- _Quoted passage_

>>>>

Is there any form of ESI production worse than .tiffs and load files? If you’ve experienced the ease of e-discovery with tools purpose-built for native review, you know what I’m talking about. Once you "go native," you’ll never go back!
By native, I mean data in the original electronic formats the producing party uses for, e.g., email, word processing, spreadsheets and presentations.
A native file is inherently electronically searchable and functional until it’s converted to .tiff images, when it loses both searchability and functionality. It’s like photographing a steak. You can see it, but you can’t smell, taste or touch it, you can’t hear the sizzle, and you surely can’t eat it.
Because converting to .tiff takes so much away, parties producing .tiff images attempt to restore a measure of electronic searchability by extracting text from the electronic document and supplying it in a load file accompanying the .tiff images. A recipient must then run searches against the extracted text file and seek to correlate the hits in the text to the corresponding page image. It’s clunky, costly and incomplete.
The irony of .tiff and load file productions is that what was once a cutting-edge technology has become an albatross around the neck of electronic data discovery. To understand how we got to this unenviable place requires a brief history lesson.
Before the turn of the century, when most items sought in discovery were paper documents, .tiff and load file productions made lawyers’ lives easier by grafting rudimentary electronic searchability onto unsearchable paper documents. Documents were scanned to .tiff images and coded by reviewers, and their text was extracted via optical character recognition (OCR) software. It was expensive and crude, but speedier than poring over thousands or millions of pieces of paper.
The coding and text had to be stored in separate files because .tiff images are just pictures of pages, incapable of carrying added content. So, in "single page .tiff" productions, each page of a document became its own image file, another file held aggregate extracted OCR text, and yet another held the coded data about the data, i.e., its metadata.
The metadata would include information about the content and origin of the paper evidence, along with names and locations of the various images and files on the media (i.e., CD or DVD) used to transmit same. Thus, adding a measure of searchability yielded a dozen or more electronic files to carry the pieces of a 10-page document.

<<<<

(Records from a dataset)
>>>>

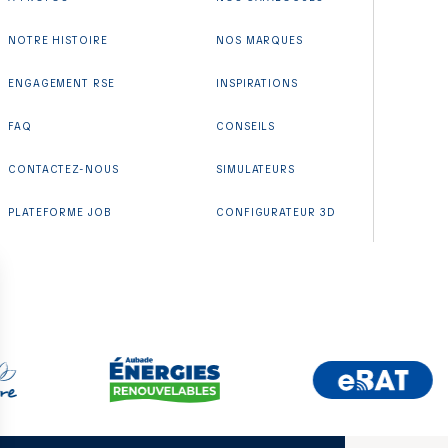
NOTRE HISTOIRE
NOS MARQUES
ENGAGEMENT RSE
INSPIRATIONS
FAQ
CONSEILS
CONTACTEZ-NOUS
SIMULATEURS
PLATEFORME JOB
CONFIGURATEUR 3D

<<<<

- _Problems and tasks_
a) Set down the text from the passage on .tiff productions word for word, starting at "Is there any" and ending at "never go back!".
b) According to the passage on .tiff productions, what kind of software extracted the text of scanned paper documents?
c) List the kinds of data that the passage on .tiff productions gives as examples of what a producing party keeps in original electronic formats.
The rows come from a separate source.

- _Expected results_
a)
Is there any form of ESI production worse than .tiffs and load files? If you’ve experienced the ease of e-discovery with tools purpose-built for native review, you know what I’m talking about. Once you "go native," you’ll never go back!

b) Optical character recognition (OCR) software.

c) Email, word processing, spreadsheets, presentations